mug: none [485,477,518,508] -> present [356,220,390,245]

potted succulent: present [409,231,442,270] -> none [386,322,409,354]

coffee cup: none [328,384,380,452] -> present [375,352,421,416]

* * *

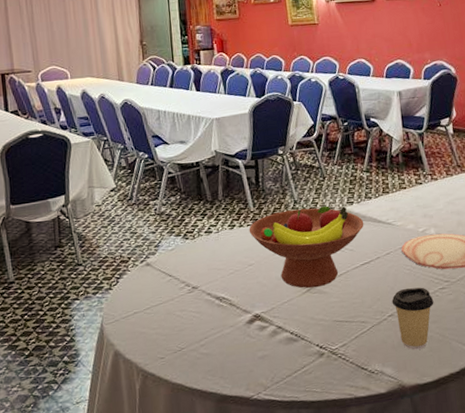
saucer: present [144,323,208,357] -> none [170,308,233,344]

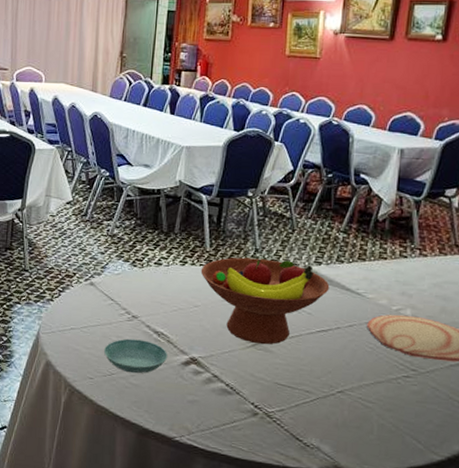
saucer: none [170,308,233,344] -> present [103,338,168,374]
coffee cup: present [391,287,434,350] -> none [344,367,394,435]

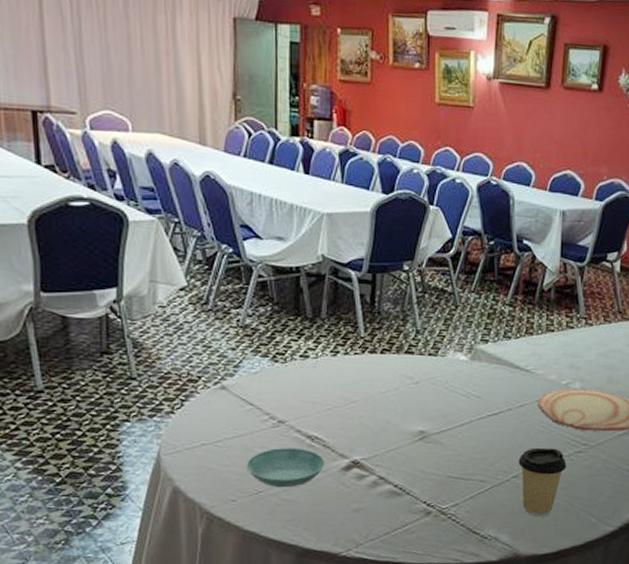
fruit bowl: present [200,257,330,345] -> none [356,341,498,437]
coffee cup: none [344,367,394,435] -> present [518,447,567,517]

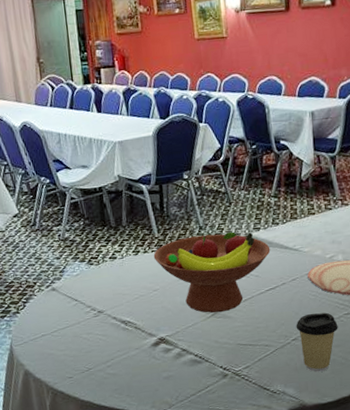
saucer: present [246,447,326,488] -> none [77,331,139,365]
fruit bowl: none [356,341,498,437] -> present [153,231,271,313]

Task details: Leave out every picture, and copy exactly the lines above starting at the one holding "coffee cup: none [344,367,394,435]" and ending at the one holding "fruit bowl: none", no more and no less.

Exercise answer:
coffee cup: none [344,367,394,435] -> present [518,447,567,517]

saucer: present [246,447,326,488] -> none [77,331,139,365]
fruit bowl: none [356,341,498,437] -> present [153,231,271,313]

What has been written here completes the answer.